Suburban Chicago businessman Ty Warner, who became a billionaire after creating Beanie Babies collectibles, entered a guilty plea Wednesday for tax evasion, apologizing in a choked-up voice and telling a federal judge he had known his tax forms weren't accurate.
Suburban Chicago businessman Ty Warner, who became a billionaire after creating Beanie Babies collectibles, entered a guilty plea Wednesday for tax evasion, apologizing in a choked-up voice and telling a federal judge he had known his tax forms weren’t accurate.
His plea was expected. Last month his lawyer and federal authorities said he would plead guilty. His lawyer said he’ll pay more than $50 million in civil penalties for not disclosing a foreign bank account. And Warner faces up to five years in prison. His sentencing is set for January.
Prosecutors say he failed to report $24.4 million in income from 1999 to 2007 and failed to pay taxes of about $5 million.
Warner acknowledged that he told no one of his Swiss bank accounts, not even his accountants.
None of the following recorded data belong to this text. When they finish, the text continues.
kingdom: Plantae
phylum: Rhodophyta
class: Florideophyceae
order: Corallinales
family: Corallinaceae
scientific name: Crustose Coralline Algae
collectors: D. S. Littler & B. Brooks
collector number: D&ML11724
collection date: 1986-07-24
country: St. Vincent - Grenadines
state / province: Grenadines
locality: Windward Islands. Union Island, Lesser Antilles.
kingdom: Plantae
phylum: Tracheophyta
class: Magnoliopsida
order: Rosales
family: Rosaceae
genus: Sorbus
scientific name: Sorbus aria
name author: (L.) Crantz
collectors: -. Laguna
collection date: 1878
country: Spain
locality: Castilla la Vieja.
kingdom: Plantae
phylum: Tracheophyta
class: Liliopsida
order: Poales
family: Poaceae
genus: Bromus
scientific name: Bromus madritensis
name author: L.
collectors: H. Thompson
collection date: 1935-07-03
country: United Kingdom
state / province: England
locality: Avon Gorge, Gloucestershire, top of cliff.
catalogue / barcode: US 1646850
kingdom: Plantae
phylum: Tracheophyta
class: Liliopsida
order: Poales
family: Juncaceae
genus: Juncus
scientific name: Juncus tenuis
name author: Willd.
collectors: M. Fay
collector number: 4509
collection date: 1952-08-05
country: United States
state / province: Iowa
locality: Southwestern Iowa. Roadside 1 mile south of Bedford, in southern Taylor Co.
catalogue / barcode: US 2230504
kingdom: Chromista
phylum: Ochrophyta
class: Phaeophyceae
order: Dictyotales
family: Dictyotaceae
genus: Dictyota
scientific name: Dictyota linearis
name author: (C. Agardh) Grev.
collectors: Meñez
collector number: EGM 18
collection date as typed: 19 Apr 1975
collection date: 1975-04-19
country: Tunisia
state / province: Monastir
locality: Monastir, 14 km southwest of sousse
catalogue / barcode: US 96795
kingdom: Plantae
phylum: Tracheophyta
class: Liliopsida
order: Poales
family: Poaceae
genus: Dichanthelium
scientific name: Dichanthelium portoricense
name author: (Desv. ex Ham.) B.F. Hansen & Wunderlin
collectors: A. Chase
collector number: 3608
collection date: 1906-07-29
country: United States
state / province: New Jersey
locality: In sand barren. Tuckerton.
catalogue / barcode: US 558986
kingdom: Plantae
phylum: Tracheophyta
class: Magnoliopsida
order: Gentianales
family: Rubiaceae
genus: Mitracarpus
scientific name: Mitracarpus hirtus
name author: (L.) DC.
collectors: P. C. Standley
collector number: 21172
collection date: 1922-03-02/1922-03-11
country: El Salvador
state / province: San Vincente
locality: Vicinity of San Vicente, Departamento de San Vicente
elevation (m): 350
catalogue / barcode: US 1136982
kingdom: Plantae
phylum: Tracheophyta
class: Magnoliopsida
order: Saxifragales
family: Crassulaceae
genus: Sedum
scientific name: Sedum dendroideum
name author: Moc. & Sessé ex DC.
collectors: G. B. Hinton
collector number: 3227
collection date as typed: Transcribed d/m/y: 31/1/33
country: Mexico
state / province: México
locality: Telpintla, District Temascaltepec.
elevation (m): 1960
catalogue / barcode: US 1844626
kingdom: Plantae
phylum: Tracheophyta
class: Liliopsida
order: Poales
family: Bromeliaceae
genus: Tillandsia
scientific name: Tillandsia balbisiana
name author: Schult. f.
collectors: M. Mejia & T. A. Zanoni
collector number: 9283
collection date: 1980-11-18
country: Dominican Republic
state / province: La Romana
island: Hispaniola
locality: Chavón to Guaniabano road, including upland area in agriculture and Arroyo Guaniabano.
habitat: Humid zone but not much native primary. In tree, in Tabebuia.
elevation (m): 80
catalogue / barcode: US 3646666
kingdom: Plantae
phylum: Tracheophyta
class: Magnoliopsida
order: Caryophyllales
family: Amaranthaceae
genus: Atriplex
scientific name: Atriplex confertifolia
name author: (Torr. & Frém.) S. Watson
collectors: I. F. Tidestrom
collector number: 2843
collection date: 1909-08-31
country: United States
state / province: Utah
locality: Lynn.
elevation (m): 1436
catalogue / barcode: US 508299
“When I signed those returns, I knew those monies were missing,” he said.
“It was not accurate. I apologize for my conduct. It’s a terrible way to meet you,” Warner told the judge. He rubbed the back of his neck nervously as he spoke, his voice breaking.
“I made a mistake,” said Warner, a college dropout who said he attended one year at Kalamazoo College. “I’m pleading guilty because I am guilty.”
Warner, 69, trim and wearing a dark suit, white shirt and thick-rimmed glasses, told the judge that he was hard of hearing, causing U.S. District Judge Charles Kocoras to speak up and use a microphone.
Besides possible prison time for evading about $5 million in taxes, the $53 million in civil penalties is due to Warner not disclosing his foreign accounts. Such penalties can be levied on up to 50 percent of the amount in the account. The account had as much as $107 million at one time, it was disclosed during the proceedings.
He even concealed his name from one account by registering it as “Molani Foundation,” a “sham company,” prosecutors said in court.
The judge said Warner, who lives in Oak Brook, Ill., may continue to travel internationally. His company, Ty Inc., is based in Westmont, Ill.
Sentencing guidelines range from 46 to 57 months, the plea agreement said.